A music industry insider told The Herald that Harris' 13-year-old son was also signed to the record label and performed under the name Lil Alex.
A Miami New Times article published June 26 said Williams was at the center of another shooting involving the record label on June 12.
The rapper had just finished performing at a block party in Richmond Heights when gunmen pulled up alongside a van he and his entourage were in -- bearing Xela Entertainment logos -- and began firing.
Elijah ''Chamber'' Vaughn, another Xela Entertainment artist who was in the van, was hit in the back. He was rushed to Jackson Memorial Hospital and released the next morning. Williams escaped uninjured.
Xela Entertainment executives said they weren't sure who was responsible for the drive-by attack.
No one from Xela Records could be reached for comment Sunday. Calls to Lecount and recording artist Strawberri went unanswered. Her single Spend Some Money is in heavy rotation on local radio.
Sources close to the label as well as family and friends of the victims were reluctant to talk about the murders.
Dozens of family members gathered at Green's home in northwestern Miami-Dade but would not confirm whether he was employed at Xela, declining requests for interviews.
One of Harris' neighbors at his Broward home said Harris was a good neighbor who helped him get materials to make improvements to his house.
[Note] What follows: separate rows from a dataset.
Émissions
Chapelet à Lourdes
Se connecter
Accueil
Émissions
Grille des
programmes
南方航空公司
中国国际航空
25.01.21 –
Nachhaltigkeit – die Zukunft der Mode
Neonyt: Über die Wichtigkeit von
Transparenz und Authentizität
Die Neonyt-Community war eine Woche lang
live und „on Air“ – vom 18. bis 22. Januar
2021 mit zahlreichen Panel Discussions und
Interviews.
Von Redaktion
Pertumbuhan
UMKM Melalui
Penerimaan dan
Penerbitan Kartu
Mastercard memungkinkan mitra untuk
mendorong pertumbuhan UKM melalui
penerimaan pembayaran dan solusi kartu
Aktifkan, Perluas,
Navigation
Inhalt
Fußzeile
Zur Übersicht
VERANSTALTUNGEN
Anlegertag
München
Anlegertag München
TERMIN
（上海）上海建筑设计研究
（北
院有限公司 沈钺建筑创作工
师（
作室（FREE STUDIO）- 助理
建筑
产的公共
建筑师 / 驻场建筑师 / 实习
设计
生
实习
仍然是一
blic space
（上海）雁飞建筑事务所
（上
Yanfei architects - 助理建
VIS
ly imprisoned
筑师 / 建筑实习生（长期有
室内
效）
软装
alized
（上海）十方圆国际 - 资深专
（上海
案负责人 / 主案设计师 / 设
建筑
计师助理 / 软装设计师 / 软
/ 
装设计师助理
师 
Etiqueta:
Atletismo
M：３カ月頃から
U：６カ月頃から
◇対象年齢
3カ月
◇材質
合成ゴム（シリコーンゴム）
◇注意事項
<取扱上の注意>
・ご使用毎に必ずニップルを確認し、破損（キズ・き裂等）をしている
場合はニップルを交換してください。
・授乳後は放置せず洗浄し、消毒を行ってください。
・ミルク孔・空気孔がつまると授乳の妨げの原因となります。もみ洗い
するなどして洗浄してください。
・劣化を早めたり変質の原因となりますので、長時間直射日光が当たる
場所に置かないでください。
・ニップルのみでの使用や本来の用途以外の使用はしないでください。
Police said they could not confirm whether Harris had a criminal record, but public records show he was released from prison in May of 1999 after serving five years on two counts of drug trafficking in Miami-Dade County.
Bethel, co-owner of the shop, could not be reached for comment Sunday, but employees at neighboring businesses said this was the first incident of violence they had heard of at the shop.
Nir Perets, who works next door at Majestic Properties, told he gets his hair cut at Cutz and didn't think the shootings had anything to do with Mourning or Bethel.